Yang memubahkan selamat natal contohnya: Dr. Musthafa Az Zarqa dan Dr. Yusuf Al Qaradlawy, yang menyebut tahni-ah tak terkait dengan aqidah. Tahni-ah natal, bisa menjadi dakwah. Maka tahni-ah natal yang diikuti komunikasi intesif adalah indah. Dr. Abdussattar memberi catatan kemubahan tahni-ah natal ini. Doa menuju hidayah lebih dianjurkan.

Sedangkan Al Utsaimin, Lajnah Fatwa KSA, dll cenderung mengharamkan tahni-ah natal, sebab hal itu sama saja dengan meridhai aqidah keliru. Jadi ikhtilaf ulama terkait tahni-ah natal berada pada konteks pemaknaan kalimat tersebut.

Masing-masingnya lalu menemukan dalil. Ulama berfatwa sesuai konteks di sekitarnya, tentu ada perbedaan lingkungan sosial dan yang melatarbelakangi fatwa yang berbeda ini. Lajnah Fatwa KSA dan Al Utsaimin menjawab di negeri yang nyaris tanpa nasrani. Sedangkan Al Qaradlawy dan Az Zarqa berfatwa untuk masyarakat majemuk.

Lantas bagaimana kita bersikap atas beda fatwa tahni-ah natal?
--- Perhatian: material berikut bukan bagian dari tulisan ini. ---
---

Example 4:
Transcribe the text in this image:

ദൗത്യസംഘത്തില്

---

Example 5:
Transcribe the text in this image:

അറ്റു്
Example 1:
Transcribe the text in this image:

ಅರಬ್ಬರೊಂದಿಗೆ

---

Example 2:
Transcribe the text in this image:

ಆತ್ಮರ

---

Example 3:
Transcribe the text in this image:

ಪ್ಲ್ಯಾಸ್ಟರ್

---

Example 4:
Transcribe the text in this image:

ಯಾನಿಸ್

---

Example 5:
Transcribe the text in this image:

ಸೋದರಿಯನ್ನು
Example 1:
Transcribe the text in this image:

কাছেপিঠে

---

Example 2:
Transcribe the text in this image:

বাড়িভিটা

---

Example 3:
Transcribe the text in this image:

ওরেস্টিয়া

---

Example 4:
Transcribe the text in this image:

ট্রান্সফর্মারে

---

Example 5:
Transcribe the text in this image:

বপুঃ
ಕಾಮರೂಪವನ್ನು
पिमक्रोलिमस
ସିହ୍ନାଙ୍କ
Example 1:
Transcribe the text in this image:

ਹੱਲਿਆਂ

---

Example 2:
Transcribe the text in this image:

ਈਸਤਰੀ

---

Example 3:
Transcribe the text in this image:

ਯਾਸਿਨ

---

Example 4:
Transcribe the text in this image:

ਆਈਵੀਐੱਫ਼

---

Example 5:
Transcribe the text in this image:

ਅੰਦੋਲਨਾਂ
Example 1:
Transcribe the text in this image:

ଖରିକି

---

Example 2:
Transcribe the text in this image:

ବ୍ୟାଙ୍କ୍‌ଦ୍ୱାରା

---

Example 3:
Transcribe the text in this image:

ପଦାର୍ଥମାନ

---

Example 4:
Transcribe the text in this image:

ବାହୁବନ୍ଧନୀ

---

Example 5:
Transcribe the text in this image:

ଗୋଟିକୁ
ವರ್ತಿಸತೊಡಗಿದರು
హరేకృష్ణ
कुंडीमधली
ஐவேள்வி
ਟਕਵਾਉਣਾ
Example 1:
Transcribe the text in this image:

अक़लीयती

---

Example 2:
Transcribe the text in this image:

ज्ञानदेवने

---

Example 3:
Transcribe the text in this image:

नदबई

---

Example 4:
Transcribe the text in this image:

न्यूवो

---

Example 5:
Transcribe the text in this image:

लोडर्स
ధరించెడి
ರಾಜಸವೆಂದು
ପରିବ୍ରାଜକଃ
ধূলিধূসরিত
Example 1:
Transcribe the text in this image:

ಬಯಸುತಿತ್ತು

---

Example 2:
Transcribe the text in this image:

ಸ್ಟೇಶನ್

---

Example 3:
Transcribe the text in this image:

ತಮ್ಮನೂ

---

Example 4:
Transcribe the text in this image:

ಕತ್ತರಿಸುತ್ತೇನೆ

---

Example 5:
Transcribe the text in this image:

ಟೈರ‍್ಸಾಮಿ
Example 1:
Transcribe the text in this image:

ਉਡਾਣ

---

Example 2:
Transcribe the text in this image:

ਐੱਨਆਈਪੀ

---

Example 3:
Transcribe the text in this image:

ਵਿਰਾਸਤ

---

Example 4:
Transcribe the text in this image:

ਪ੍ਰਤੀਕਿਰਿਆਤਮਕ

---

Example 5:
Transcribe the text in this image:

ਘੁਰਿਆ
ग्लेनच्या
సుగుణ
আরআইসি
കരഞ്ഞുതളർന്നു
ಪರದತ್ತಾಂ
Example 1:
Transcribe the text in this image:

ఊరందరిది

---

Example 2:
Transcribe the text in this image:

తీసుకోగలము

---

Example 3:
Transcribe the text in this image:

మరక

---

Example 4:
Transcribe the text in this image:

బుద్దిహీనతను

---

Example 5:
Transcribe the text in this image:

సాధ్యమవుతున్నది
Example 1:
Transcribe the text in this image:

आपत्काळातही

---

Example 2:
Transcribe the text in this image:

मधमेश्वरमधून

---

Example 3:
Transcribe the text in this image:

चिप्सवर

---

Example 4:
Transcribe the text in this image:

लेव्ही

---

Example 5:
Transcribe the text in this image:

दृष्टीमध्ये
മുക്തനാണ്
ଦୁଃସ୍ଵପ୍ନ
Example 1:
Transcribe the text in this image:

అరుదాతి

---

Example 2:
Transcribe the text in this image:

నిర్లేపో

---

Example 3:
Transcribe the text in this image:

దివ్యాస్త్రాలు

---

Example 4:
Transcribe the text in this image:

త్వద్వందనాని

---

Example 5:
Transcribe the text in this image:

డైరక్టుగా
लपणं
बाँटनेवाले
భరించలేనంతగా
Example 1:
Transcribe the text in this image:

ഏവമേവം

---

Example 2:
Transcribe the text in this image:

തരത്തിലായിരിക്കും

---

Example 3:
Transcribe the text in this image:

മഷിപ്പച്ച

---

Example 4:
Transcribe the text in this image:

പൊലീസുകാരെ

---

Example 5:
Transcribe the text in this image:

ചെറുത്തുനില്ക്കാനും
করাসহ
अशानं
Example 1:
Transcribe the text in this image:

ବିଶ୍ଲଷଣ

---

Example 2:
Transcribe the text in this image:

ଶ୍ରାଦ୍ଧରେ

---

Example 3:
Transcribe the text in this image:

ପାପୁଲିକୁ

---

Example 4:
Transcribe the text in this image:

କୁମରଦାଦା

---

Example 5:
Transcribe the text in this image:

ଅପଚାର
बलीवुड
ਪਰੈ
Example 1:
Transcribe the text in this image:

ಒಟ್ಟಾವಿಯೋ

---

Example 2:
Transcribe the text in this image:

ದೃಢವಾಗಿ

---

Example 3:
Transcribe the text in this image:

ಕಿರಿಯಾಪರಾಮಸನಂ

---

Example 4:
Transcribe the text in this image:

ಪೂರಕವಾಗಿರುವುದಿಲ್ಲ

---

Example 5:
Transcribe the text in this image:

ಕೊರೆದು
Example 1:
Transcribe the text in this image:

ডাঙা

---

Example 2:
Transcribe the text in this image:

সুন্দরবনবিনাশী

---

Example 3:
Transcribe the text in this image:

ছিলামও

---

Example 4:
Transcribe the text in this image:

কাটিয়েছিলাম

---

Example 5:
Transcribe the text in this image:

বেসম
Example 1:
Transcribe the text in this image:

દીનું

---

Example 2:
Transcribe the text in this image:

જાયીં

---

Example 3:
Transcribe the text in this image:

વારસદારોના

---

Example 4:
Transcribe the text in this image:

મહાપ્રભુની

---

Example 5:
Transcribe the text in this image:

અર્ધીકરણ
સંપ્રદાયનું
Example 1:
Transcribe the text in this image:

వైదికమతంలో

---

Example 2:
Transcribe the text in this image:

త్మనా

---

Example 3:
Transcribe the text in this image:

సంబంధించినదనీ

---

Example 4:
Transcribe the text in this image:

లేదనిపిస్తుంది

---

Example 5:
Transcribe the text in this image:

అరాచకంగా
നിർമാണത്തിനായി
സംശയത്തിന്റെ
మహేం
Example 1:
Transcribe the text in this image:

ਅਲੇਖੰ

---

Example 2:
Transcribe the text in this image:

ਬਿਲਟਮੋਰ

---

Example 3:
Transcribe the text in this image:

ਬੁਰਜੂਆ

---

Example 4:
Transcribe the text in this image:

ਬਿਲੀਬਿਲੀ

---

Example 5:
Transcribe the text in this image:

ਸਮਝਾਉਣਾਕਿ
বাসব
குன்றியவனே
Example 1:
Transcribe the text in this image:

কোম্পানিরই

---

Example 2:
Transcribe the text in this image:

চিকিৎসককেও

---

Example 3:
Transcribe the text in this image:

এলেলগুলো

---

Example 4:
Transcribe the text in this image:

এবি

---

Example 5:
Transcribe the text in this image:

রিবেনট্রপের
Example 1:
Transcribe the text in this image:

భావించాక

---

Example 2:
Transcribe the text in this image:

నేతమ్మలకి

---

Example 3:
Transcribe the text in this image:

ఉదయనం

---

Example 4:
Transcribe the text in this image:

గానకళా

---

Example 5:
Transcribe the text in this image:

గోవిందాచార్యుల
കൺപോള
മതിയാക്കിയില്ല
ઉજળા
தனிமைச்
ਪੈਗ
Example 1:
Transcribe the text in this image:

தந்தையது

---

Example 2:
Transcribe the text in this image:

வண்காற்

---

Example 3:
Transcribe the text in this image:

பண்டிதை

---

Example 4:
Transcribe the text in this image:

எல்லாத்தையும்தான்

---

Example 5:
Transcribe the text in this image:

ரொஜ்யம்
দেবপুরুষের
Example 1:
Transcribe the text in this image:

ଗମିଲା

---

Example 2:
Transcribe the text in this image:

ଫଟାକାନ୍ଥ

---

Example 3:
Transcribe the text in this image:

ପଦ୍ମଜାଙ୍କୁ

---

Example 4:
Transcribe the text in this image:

Menurut As-Syafii, keluar dari perselisihan itu adalah sunnah. Dengan jernih hati dan mengukur kapasitas diri, kita bisa mempertimbangkan kedua-duanya. Ada keadaan-keadaan tertentu yang perlu dicermati. Ikhtilaf ahli ilmu insya Allah menjadi kemudahan yang tak sekedar benar tetapi juga tepat dan cerdas.

Akan ada yang menjalankan fatwa Al Qaradlawy dan Az Zarqa, contoh di wilayah yang muslimnya minoritas, atau dalam keluarga yang majemuk. Akan ada pula yang menjalankan fatwa Al Utsaimin, jika dalam posisi memelihara izzah akidah. Karena (menurut Abu Hanifah) yang terpenting bukan mengamalkan pendapat kami atau tidak, tapi mengetahui bagaimana kami menetapkan pendapat tersebut.

Maka dengan ilmu yang memadai, mari beramal yang terbaik bagi iman kita pada Allah, bagi misi kita untuk jadi rahmat semesta.